(segue) Amare i profughi
(28 novembre 1917)
[Inizio scritto]

      Non bisogna stupirsi né tanto meno irritarsi se qualche volta accade che i profughi siano insistenti o si lagnino e esagerino... È umano. Non tutti sanno affrontare la rovina con animo fiero. Molti si accasciano. Il passaggio tra l'ieri e l'oggi è stato troppo rapido e tempestoso. L'equilibrio delle anime è profondamente turbato. Un po' di tempo dovrà passare prima che sia ristabilito.
      Ma soprattutto l'amore nazionale deve andare con predilezione maggiore verso i profughi che sono più profughi degli altri. Verso quelli che non hanno parenti conoscenti amici: che non hanno nessuno. Sono costoro che devono sentire onnipresente fraterna devota la solidarietà della Nazione che li protegge li soccorre li fa suoi.

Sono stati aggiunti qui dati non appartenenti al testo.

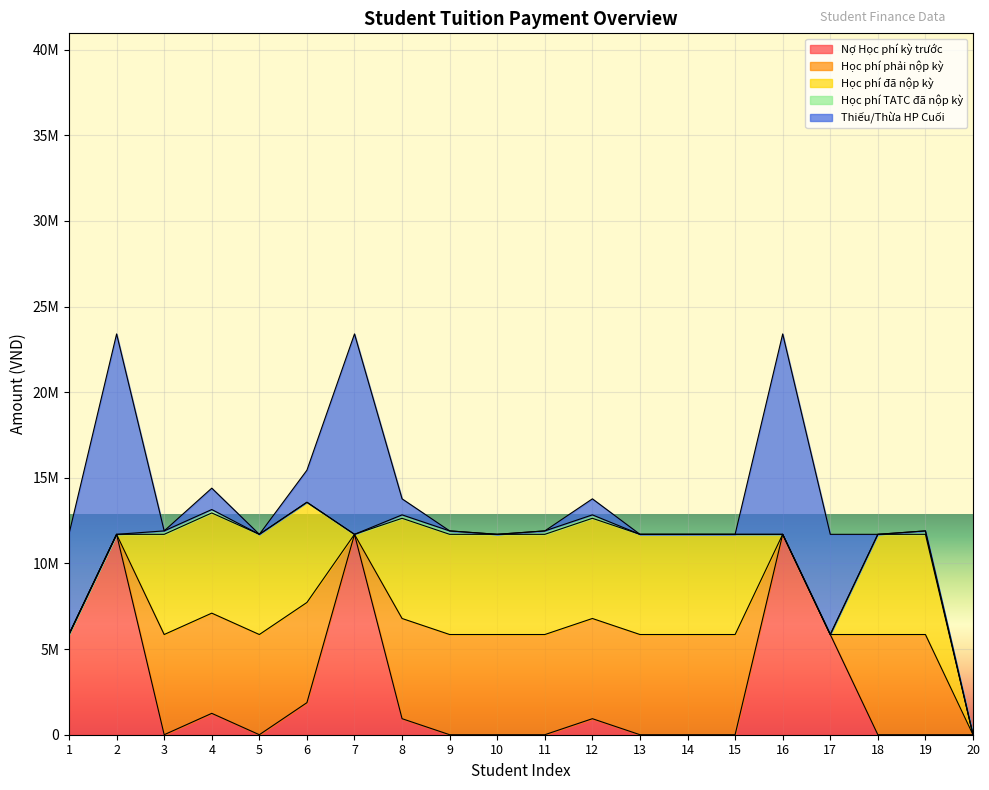

True or false: Nợ Học phí kỳ trước and Học phí phải nộp kỳ cross at least once.

True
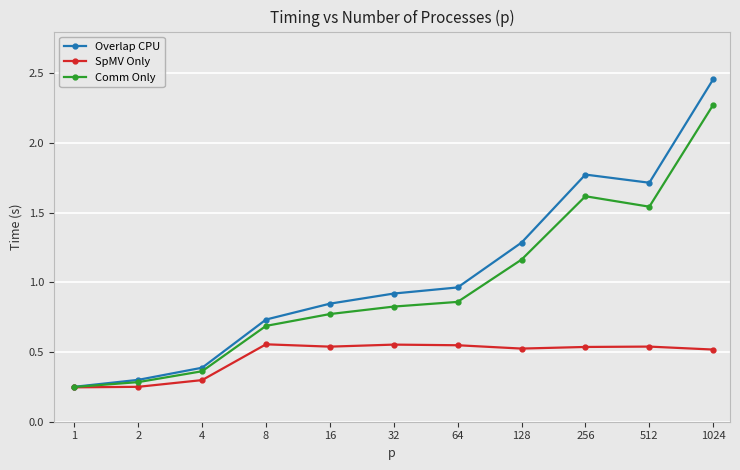

What is the highest value of the Comm Only series?

2.3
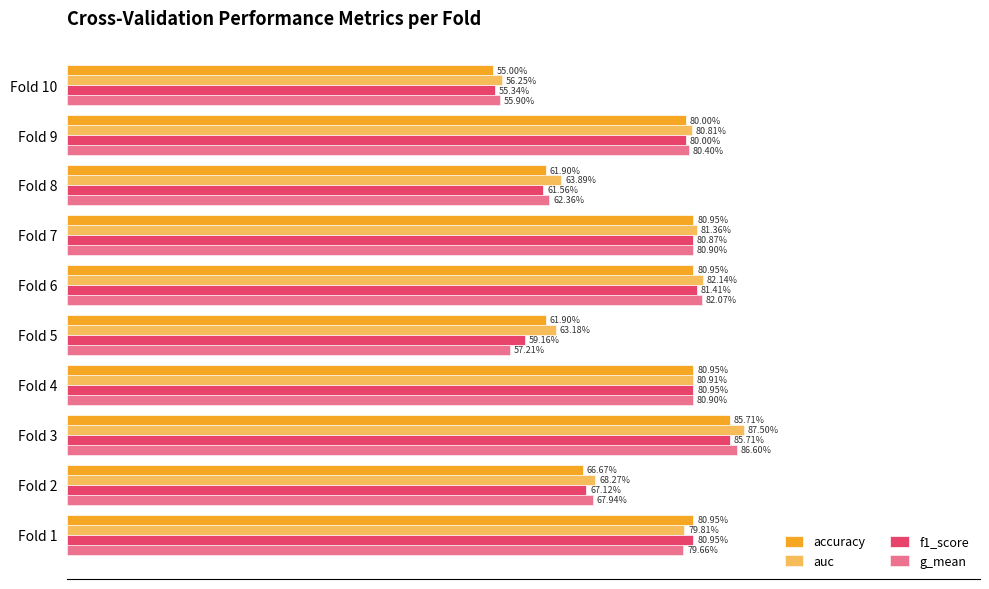

Which series has the largest total across all categories?

auc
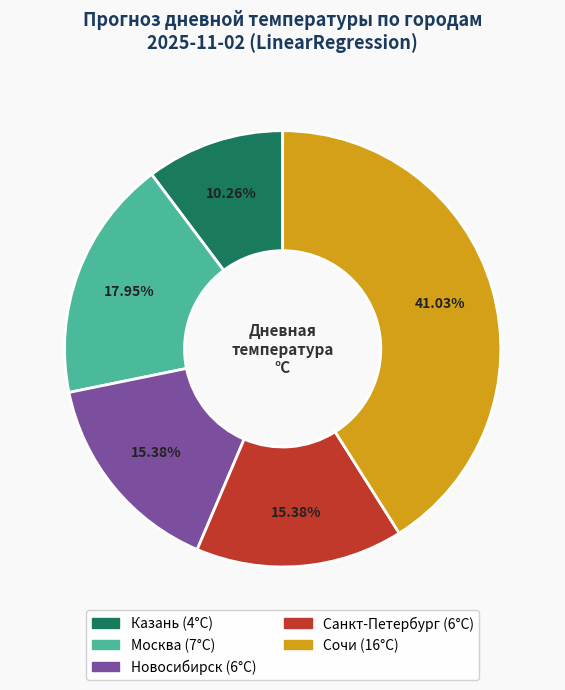

Is it true that Санкт-Петербург is 15% of the pie?

True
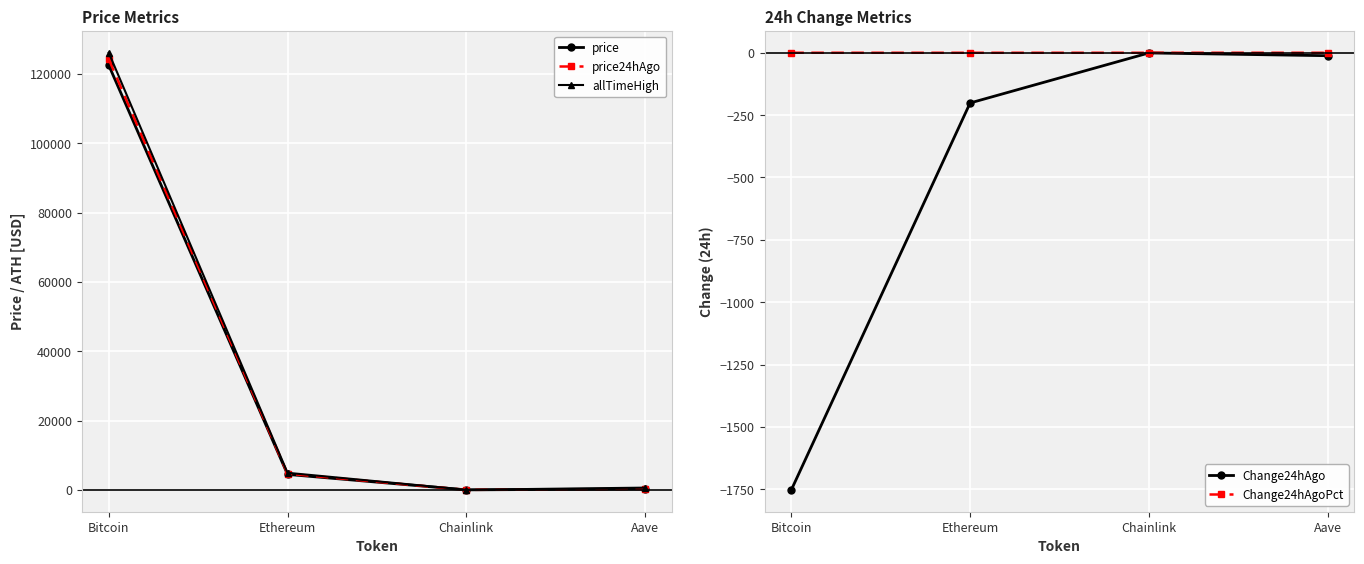

Reading left to right, extract all data points from this chart.

price: Bitcoin=122471.0	Ethereum=4481.8	Chainlink=22.0	Aave=278.4
price24hAgo: Bitcoin=124223.0	Ethereum=4683.1	Chainlink=22.7	Aave=290.3
allTimeHigh: Bitcoin=126080.0	Ethereum=4946.1	Chainlink=52.7	Aave=661.7
Change24hAgo: Bitcoin=-1752.0	Ethereum=-201.3	Chainlink=-0.8	Aave=-11.9
Change24hAgoPct: Bitcoin=-0.0	Ethereum=-0.0	Chainlink=-0.0	Aave=-0.0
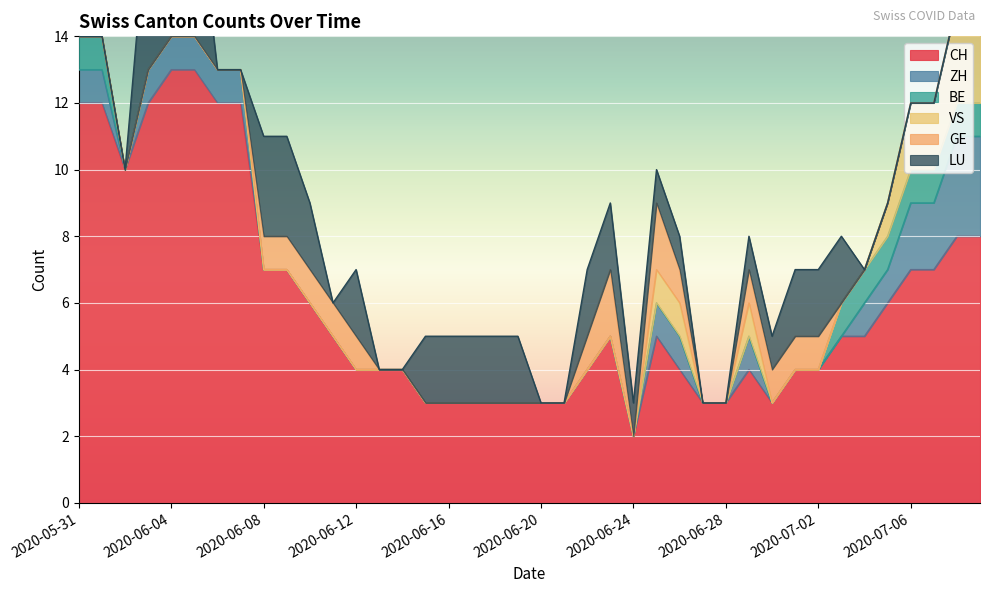

Is the value of GE at 2020-06-12 greater than the value of LU at 2020-07-04?

Yes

Si cerchi che questa solidarietà acquisti il meno possibile l'aspetto odioso di una elemosina timbrata e burocratizzata. Forse un po' di burocrazia è inevitabile. Ma accanto alla burocrazia al disopra delle sue pratiche dei suoi numeri dei suoi sussidi deve esserci caldo il soffio dell'amore.
      L'invasione nemica deve renderlo più delicato e profondo deve stringere più forte il vincolo fra le genti che vivono dalle Alpi alla Sicilia oggi affratellate nel comune dolore e nel comune proposito di lottare e di vincere; unite domani nella esultanza e nella riconsacrazione della Patria riconquistata sino a Trieste!